Exercise:
Since only part of the material below is wanted, output exactly the lines from the one with "Answer as minified" up to and including the one with "cooling fan [0,590,309,937]".

Extracted entries:
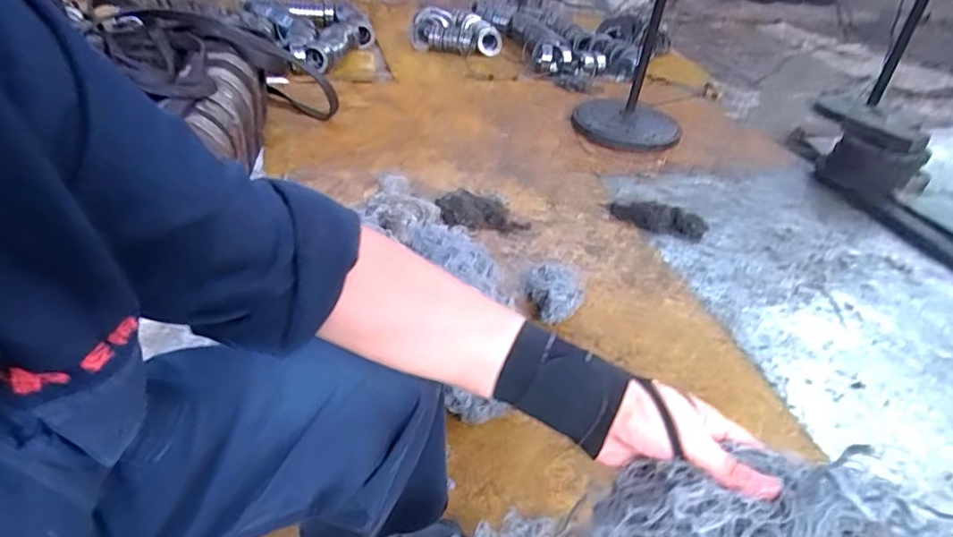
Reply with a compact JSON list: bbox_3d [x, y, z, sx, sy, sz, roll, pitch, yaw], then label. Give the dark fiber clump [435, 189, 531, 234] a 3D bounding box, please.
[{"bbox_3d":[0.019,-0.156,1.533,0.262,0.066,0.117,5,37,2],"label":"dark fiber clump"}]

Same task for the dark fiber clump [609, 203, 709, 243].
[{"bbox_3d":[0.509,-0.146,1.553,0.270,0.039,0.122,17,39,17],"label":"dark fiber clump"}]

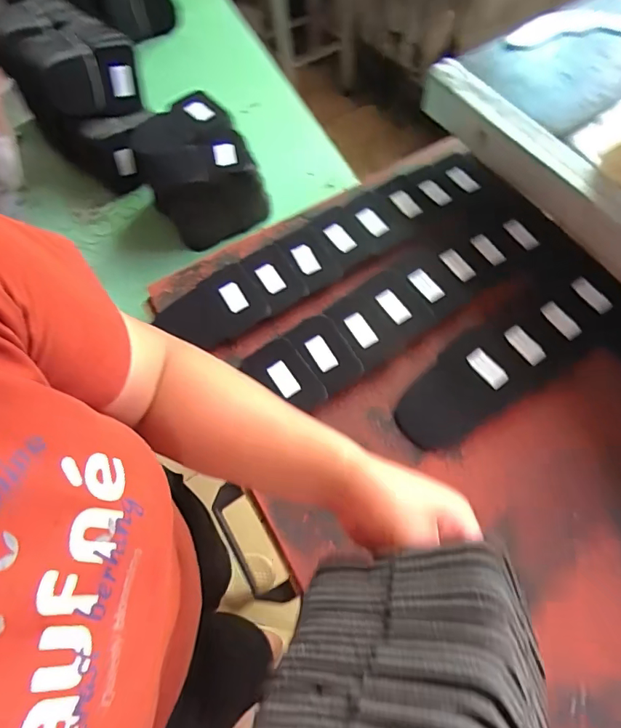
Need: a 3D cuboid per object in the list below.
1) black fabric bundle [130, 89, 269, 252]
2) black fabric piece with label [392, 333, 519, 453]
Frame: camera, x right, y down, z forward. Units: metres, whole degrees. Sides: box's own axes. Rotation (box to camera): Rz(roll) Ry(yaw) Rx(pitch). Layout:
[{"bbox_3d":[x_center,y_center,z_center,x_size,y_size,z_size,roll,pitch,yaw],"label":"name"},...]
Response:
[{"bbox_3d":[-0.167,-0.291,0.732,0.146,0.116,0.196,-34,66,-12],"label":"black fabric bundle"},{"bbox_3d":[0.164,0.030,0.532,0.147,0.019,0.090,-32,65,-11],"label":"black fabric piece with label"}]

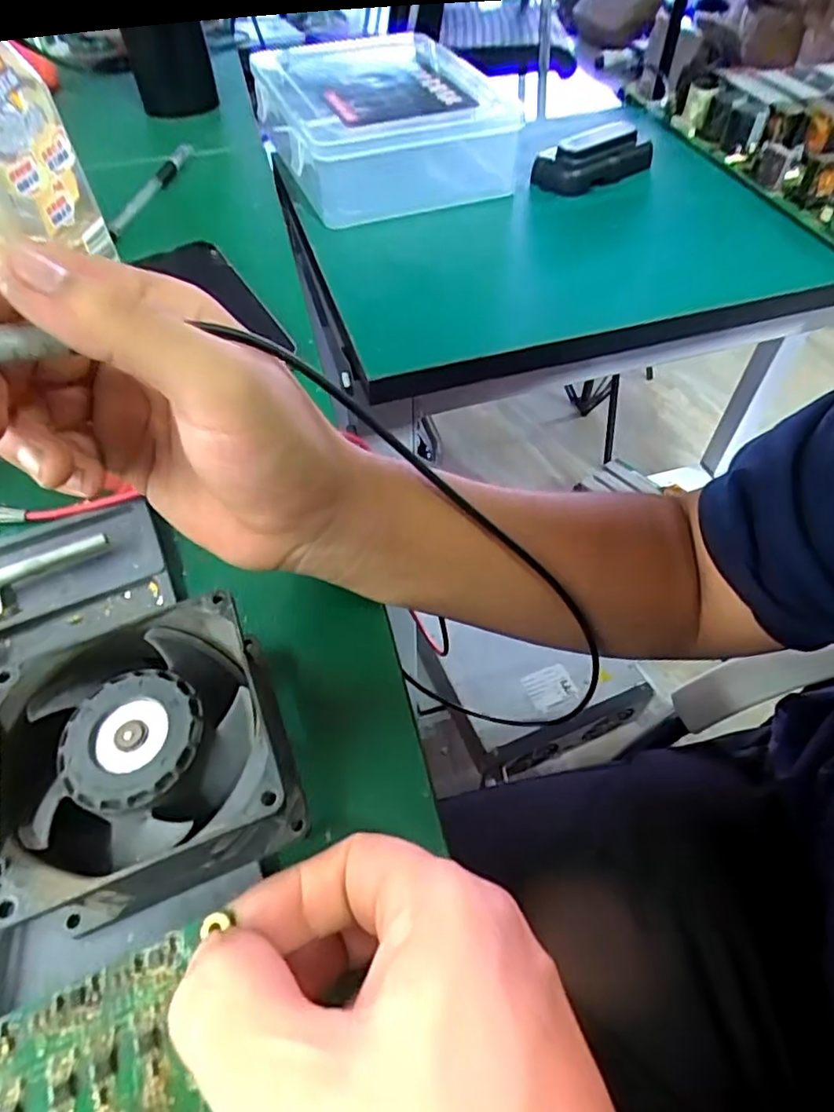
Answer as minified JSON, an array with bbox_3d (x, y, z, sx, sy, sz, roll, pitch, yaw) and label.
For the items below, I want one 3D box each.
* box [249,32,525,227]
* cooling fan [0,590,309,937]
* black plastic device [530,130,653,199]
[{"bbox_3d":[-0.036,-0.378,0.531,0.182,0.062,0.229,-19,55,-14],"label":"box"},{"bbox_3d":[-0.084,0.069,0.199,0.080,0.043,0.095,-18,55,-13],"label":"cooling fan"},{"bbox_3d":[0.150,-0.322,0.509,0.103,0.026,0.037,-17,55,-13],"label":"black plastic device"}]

Output:
Answer as minified JSON, an array with bbox_3d (x, y, z, sx, sy, sz, roll, pitch, yaw) and label.
For the items below, I want one 3D box each.
* box [249,32,525,227]
* cooling fan [0,590,309,937]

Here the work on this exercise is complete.